The S&P 500 index fell into correction territory on Thursday, dropping more than 10% from its record high set in February. The tech-heavy Nasdaq Composite also entered a correction, falling 14% from its all-time high reached in December. Investor confidence has been shaken by uncertainty surrounding President Donald Trump’s tariffs on imports from key trade partners.
On Thursday, Trump threatened to impose a 200% levy on champagne and other European spirits. While a correction can fuel fears of further losses, historical data shows that the S&P 500 tends to bounce back after reaching this milestone. According to data compiled by Ryan Detrick of the Carson Group, the S&P 500 averages a 3.1% return one month after entering a correction.

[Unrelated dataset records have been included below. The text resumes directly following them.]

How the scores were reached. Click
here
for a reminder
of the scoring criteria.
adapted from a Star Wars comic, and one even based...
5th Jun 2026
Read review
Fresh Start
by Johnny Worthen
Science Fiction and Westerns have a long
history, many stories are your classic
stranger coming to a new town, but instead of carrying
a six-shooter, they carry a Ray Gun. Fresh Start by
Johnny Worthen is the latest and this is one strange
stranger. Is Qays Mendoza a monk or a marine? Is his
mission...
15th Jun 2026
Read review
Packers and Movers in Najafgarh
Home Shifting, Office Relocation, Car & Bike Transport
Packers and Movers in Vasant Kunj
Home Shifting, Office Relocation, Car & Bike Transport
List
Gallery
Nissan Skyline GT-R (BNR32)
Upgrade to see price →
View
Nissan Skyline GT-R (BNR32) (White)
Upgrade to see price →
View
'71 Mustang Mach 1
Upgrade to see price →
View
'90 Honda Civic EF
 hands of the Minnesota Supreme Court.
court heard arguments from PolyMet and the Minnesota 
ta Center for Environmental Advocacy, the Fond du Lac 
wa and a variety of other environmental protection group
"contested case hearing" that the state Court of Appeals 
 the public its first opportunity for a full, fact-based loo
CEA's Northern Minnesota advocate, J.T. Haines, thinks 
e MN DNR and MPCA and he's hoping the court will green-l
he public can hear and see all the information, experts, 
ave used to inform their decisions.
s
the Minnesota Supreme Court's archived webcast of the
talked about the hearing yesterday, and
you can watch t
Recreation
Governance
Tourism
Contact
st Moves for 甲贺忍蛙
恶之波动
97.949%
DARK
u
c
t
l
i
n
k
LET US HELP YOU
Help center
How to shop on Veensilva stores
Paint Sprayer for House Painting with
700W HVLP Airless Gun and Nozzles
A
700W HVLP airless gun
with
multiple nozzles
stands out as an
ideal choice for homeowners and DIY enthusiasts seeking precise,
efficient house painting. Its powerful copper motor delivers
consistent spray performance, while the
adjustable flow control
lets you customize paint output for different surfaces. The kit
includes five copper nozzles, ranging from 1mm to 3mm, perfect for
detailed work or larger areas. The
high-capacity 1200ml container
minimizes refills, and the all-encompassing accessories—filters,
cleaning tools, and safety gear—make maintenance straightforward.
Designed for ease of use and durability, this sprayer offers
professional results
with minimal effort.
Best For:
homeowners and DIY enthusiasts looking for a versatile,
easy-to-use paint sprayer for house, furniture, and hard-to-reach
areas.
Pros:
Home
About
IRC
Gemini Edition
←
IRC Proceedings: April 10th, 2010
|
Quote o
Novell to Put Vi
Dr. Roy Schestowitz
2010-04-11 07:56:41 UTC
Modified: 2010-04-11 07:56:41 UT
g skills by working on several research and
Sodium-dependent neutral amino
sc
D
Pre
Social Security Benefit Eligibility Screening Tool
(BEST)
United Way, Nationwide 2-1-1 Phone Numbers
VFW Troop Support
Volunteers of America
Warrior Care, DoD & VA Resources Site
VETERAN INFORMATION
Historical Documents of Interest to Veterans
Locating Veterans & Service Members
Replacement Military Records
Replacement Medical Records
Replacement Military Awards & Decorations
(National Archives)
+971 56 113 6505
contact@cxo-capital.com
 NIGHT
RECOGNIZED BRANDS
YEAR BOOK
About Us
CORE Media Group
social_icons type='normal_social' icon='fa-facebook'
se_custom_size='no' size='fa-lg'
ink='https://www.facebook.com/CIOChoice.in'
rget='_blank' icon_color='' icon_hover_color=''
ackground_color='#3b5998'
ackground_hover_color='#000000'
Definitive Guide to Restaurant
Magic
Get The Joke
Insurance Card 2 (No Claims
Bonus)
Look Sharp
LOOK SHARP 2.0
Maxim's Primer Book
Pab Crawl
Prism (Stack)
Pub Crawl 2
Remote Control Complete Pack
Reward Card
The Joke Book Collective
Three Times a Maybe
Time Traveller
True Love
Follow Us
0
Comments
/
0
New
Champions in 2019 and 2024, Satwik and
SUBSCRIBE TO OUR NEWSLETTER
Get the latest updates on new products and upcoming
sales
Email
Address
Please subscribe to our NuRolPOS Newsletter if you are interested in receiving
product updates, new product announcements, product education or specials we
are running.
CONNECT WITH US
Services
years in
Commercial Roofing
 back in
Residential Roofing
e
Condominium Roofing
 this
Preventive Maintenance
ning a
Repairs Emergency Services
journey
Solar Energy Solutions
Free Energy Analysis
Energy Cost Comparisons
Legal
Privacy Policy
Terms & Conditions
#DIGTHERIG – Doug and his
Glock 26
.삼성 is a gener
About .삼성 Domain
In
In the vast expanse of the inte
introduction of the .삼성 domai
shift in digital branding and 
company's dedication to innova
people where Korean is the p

The benchmark’s return increases to 6.5% and 12% after three and six months, respectively. A year later, the S&P 500 sees an average return of 14.7%, based on data going back to 1950.
S&P 500 correction trends analyzed
However, these numbers only account for corrections and not bear markets, which occur when the S&P 500 falls 20% from a recent high. The S&P 500’s most recent bear run was in 2022, when the Federal Reserve began raising interest rates to combat inflation. The index has experienced 11 bear markets since 1950, according to Detrick.
Detrick noted that another bear market now would be unusual. “That would be three bears in 5 years, something we’ve never seen before. The previous closest three bears ever was 6.9 years between 1966 and 1973,” he said in a post on X (formerly Twitter).
In other news, Barclays upgraded British analytics stock RELX, calling it a potential safe haven in the current market environment. Analyst Nick Dempsey wrote in a Friday note, “We think RELX offers reliable growth in an environment where relative safe havens may be needed. The shares are not cheap vs history but not out of line with info services peers.”